I can feel my temperature rising, my frustration building to the point of boiling over. And I come to a stand, my arm circling around Gabby’s waist to bring her with me. She squirms in my grip, whining in agitation as she struggles to turn and face me.

I oblige her, shifting her to one hip without breaking eye contact with Gleb. And Gabby wraps her arms around my neck as her eyes shift between us.

Gleb rises with me, his tone measured and his eyes crackling with unspoken frustration. “I can tell you’re keeping something from me,” he states. And though his voice is calm, his words careful, it turns my veins to ice.

He’s talking about the secret I’ve kept about Gabby.

I was trying to open up. I was working through my fear, but then we got interrupted.

It hardly seems fair that he can hold it against me when he’s not even attempting to be less controlling.

“That’s not?—”

Before I can finish my statement, I’m cut off once again. Only this time, the person knocking borders on aggressive. It sounds like a fist hammering against the wood—bam-bam-bam!

Gleb snarls, his eyes flashing toward the door as his hands ball into fists.

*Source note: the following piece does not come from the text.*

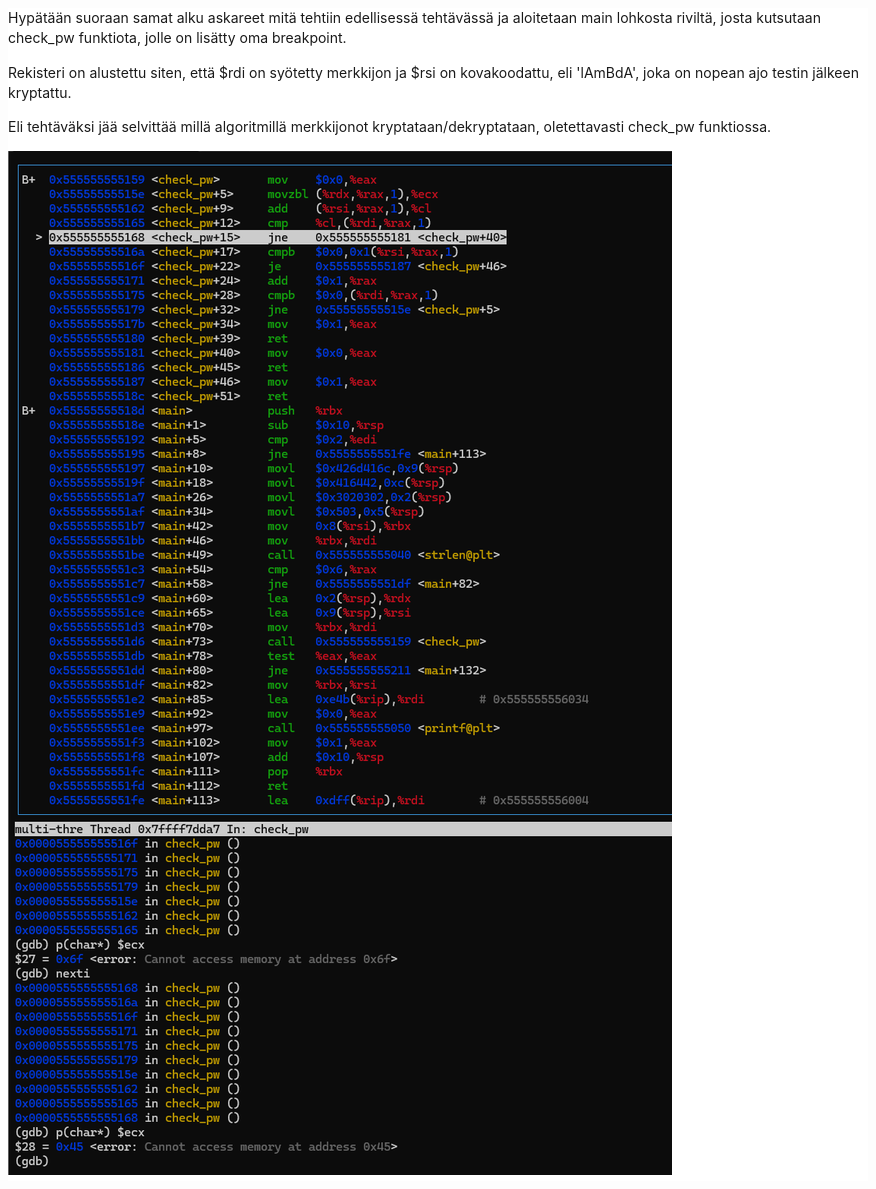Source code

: Hypätään suoraan samat alku askareet mitä tehtiin edellisessä tehtävässä ja aloitetaan main lohkosta riviltä, josta kutsutaan check_pw funktiota, jolle on lisätty oma breakpoint.

Rekisteri on alustettu siten, että $rdi on syötetty merkkijon ja $rsi on kovakoodattu, eli 'lAmBdA', joka on nopean ajo testin jälkeen kryptattu.

Eli tehtäväksi jää selvittää millä algoritmillä merkkijonot kryptataan/dekryptataan, oletettavasti check_pw funktiossa.

<img src="./img/h5-lab3crackme3fun.png">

And as he starts to stalk toward the door, I lose my cool completely.

“Oh, so now you’re walking away?” I demand, stomping after him.

“No, I’m about to tell them to fuck off until we’re done arguing,” he growls.

I don’t know if that makes me feel better or worse, but I slow my steps and watch as he slinks lithely toward the door. Even when he’s pissed, Gleb looks graceful, his body shifting like that of a big cat when he moves.

“Mama,” Gabby whispers, her fingers tightening in my hair, and I can feel her hummingbird heartbeat as she leans more fully against my side.

“It’s okay, keiki,” I assure her, cradling her face against my cheek. I’m such a bad mom for arguing in front of her. I should have waited. Found a better way to say things. Maybe taken her to our room before I laid into Gleb.

But my temper got the best of me, and now she’s scared.

“Mama,” she whimpers, her voice growing more agitated as she keeps her eyes locked on the door.

Her little body trembles against me, and it breaks my heart. Is she scared of Gleb? Scared of him opening the door?